Résidant en France depuis 1966, le peintre Vladimir Velickovic, qui se veut toujours Yougoslave, citoyen d’un pays désintégré par une guerre d’une rare violence, n’a eut de cesse d’exprimer sans fioriture, dans son art la terrible violence qui aveuglément déforme et meurtrie les corps. Le réalisateur François Catonné a eu l’heureuse idée de lui consacrer un film au rythme bien accordé au caractère et à l’œuvre du peintre.
Né en 1935 à Belgrade, Vladimir Velickovic expose posément son parcours. Artiste autodidacte qui ne fréquenta jamais un cours de dessin ou une école d’art, il se forme seul, en se passionnant pour les livres et fréquentant les rares musées auxquels il avait accès. Ce qui ne l’empêche pas d’exposer son travail dès l’âge de seize ans et de remporter en 1965 une bourse de six mois en France. Il arrive à Paris en 1966 et il s’établit alors en France…

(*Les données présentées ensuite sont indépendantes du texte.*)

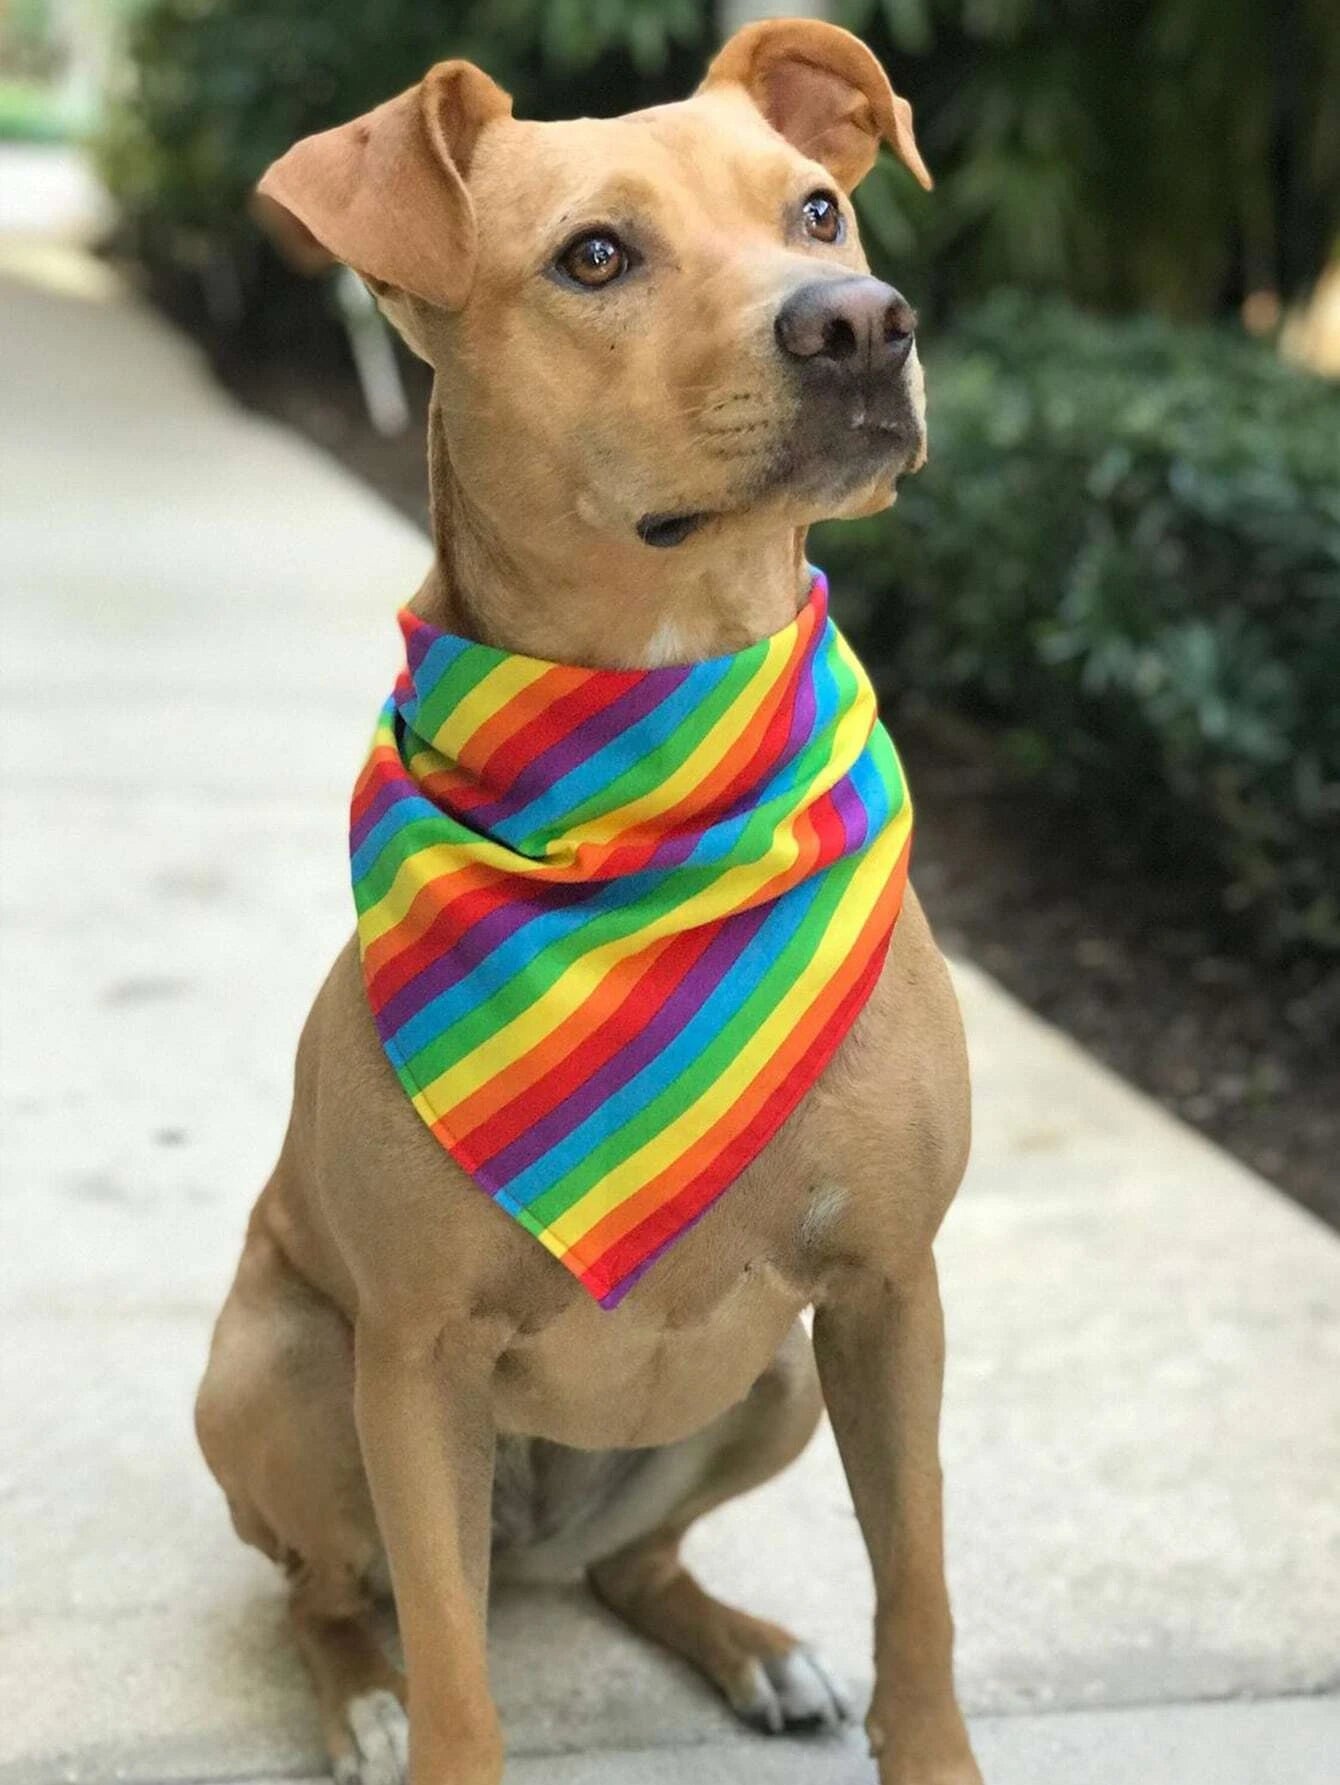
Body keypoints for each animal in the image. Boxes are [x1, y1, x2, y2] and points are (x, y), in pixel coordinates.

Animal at [190, 17, 984, 1785]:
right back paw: (355, 1694)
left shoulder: (890, 1292)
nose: (859, 323)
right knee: (327, 1590)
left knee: (638, 1558)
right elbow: (459, 1678)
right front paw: (414, 1710)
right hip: (284, 1374)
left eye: (818, 207)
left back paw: (744, 1644)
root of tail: (539, 1538)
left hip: (776, 1386)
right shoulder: (415, 1358)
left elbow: (920, 1595)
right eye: (595, 256)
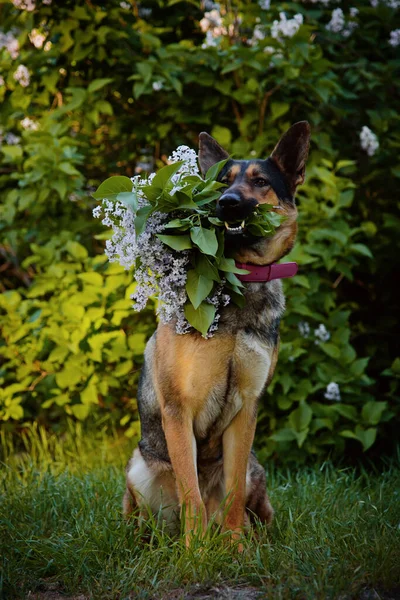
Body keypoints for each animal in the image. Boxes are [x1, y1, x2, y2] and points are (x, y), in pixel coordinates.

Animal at [123, 119, 310, 548]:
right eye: (221, 182)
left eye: (260, 181)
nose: (227, 202)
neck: (237, 280)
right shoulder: (179, 411)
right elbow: (190, 493)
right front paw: (193, 554)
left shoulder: (246, 409)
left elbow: (234, 494)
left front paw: (237, 548)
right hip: (138, 467)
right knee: (151, 515)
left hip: (256, 465)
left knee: (250, 508)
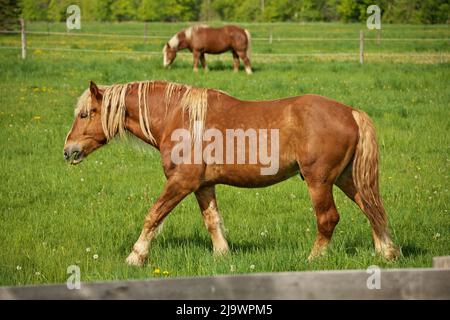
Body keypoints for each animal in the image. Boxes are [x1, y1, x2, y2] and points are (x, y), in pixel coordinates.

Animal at [64, 80, 400, 268]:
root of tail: (351, 112)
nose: (68, 151)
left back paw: (313, 260)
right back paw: (387, 253)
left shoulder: (180, 183)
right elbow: (212, 221)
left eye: (84, 114)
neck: (179, 116)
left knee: (329, 219)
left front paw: (136, 257)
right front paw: (223, 256)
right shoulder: (203, 186)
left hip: (320, 181)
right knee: (372, 210)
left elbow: (153, 216)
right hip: (346, 179)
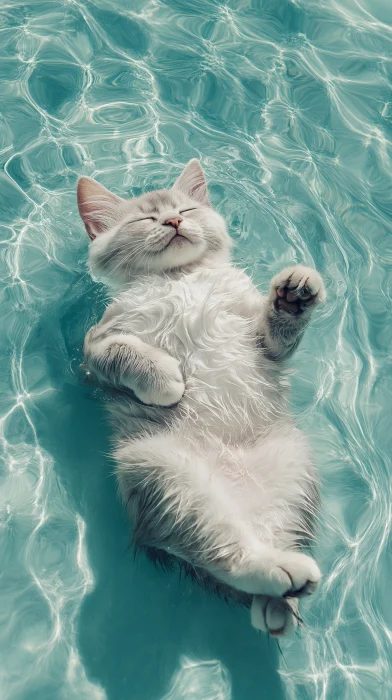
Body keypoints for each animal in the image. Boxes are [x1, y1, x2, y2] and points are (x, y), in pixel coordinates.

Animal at [76, 160, 324, 640]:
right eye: (145, 219)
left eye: (186, 209)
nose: (173, 222)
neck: (178, 279)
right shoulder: (92, 350)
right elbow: (121, 351)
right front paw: (166, 380)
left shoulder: (262, 340)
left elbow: (276, 334)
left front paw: (292, 299)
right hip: (168, 477)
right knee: (226, 552)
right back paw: (281, 579)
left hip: (294, 469)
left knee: (263, 546)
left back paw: (280, 600)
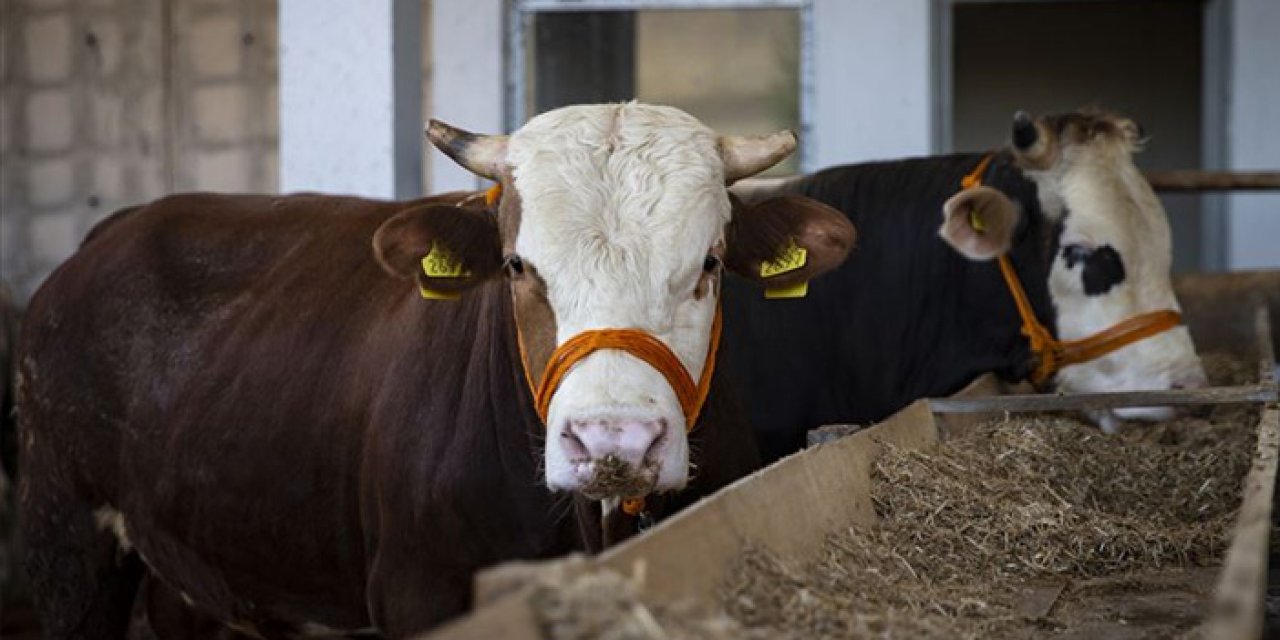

Sans musique redondante ou mise en scène pesante, le réalisateur laisse libre cours à la parole et aux gestes de l’artiste. Celui-ci dans des séquences en noir et blanc, déroule son parcours, explique son travail, ses causes, mais sans jamais s’appesantir sur une exégèse unilatérale ou des considérations trop techniques. Paroles d’évidences d’un homme qui vit totalement par et pour ce qu’il fait. Les séquences en couleurs dans lesquels est montré l’homme au travail sont éloquentes. Jamais grandiloquentes alors même qu’il y a quelque chose de très fort, de très mystérieux, à regarder ce peintre « revenir sur la toile », intervenir, remodeler un détail, debout face à ces tableaux de grande dimension. Car depuis longtemps les œuvres de Velickovic sont « immenses ». En cause selon lui, un certain réalisme, mais surtout la nécessité d’un dialogue « corps à corps » entre les corps représentés et le spectateur.
Velickovic explique l’agressivité et la violence sanguinaire qui toujours hantent ses toiles. Il s’agit d’un refus. Refus de figurer un monde de paix alors « que le monde qui m’entoure n’est pas un monde de paix ». Volonté de tendre un miroir à la constante agressivité de notre espèce. Exprimés de façon sereine, filmée avec précision et affection, la parole et l’art de Vladimir Velickovic s’illuminent. Beauté et vérité ne sont jamais plus éclatantes qu’au cœur du noir le plus profond. Peut-être sera-ce finalement l’alliance de la beauté et d’une cruelle lucidité qui sauvera le monde…
Vladimir Velickovic, Le choix du noir, DVD, deux documentaires de 52mn et de 26mn, François Catonné.